Korean Patent No. 10-0670592 discloses a study on the polymorphism of Shadrodine ginsenoside. Specifically, there are three types of crystal forms in the gypsum matrix. In the X-ray diffraction spectrum, 2θ is 5.5 ° ± 0.2 °, 6.1 ° ± 0.2 °, 9.8 ° ± 0.2 °, 11.1 ° ± 0.2 °, and 12.2 ° ± 0.2 ° , 16.4 DEG. + -. 0.2 DEG, 19.7 DEG. + -. 0.2 DEG and 20.0 DEG. + -. 0.2 DEG is referred to as .alpha. Crystal form, , 19.5 ° ± 0.2 °, 20.7 ° ± 0.2 ° and 21.1 ° ± 0.2 ° is referred to as β crystal form, 2θ is 6.0 ° ± 0.2 °, 10.6 ° ± 0.2 °, 12.6 ° ± 0.2 ° , 17.1 DEG. + -. 0.2 DEG, 17.9 DEG. + -. 0.2 DEG, 20.7 DEG. + -. 0.2 DEG and 23.7 DEG.

Specifically, the? -Crystalline type crystals are prepared by dissolving crude crystals in an appropriate amount of a mixed solvent of ethyl acetate, ethyl formate, acetone, methyl ethyl ketone, acetonitrile, tetrahydrofuran, acetone / acetonitrile (1: 1) And precipitating the crystals.
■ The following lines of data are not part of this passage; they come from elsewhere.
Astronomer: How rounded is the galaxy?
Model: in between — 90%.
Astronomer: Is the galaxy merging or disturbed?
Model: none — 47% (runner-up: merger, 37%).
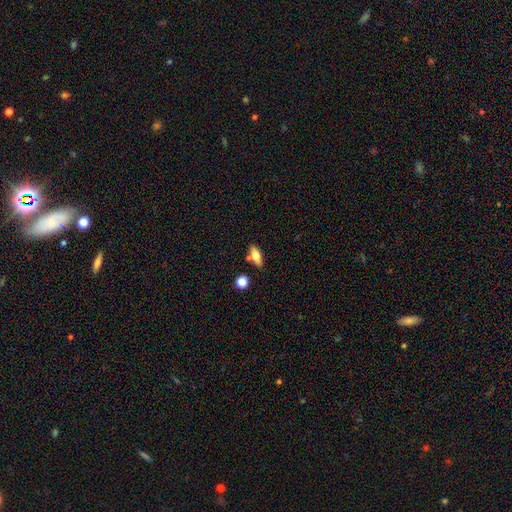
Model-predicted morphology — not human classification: Overall: smooth (68%). How rounded: in between (69%). Merging: none (75%).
In addition, the crystalline β-crystal form is prepared by dissolving crude crystals in an appropriate amount of methanol under heating, adding petroleum ether and vigorously shaking the solution to precipitate crystals rapidly or rapidly, dissolving in ethanol or 1-propanol and rapidly cooling Crystals can be produced.

Finally, the gamma crystal form of gamma crystal is prepared by dissolving the crude crystals in an appropriate amount of toluene, a mixed solvent of acetonitrile and toluene (1: 4), a mixed solvent of ethyl acetate and toluene (1:19) under heating, . ≪ / RTI >

The α-crystal form, the β-form crystal form and the γ-form form, which are prepared by the above-mentioned production method, are excellent in hygroscopicity and stability and can be used as an effective ingredient of each of these crystals as long as they are within the allowable range, Lt; / RTI >

However, since? -Crystalline type crystals are prepared by forcibly and rapidly precipitating crystals by adding a poor solvent to the heating solution, the apparatus for industrial production becomes large, and it is relatively difficult to obtain a certain crystal There is a problem in industrial manufacturing such as anticipated; Ethanol or 1-propanol and rapidly cooling it, it is disclosed that there is a problem that different crystal forms are mixed depending on the cooling rate, temperature and degree of stirring, and the yield and purity are hard to be constant.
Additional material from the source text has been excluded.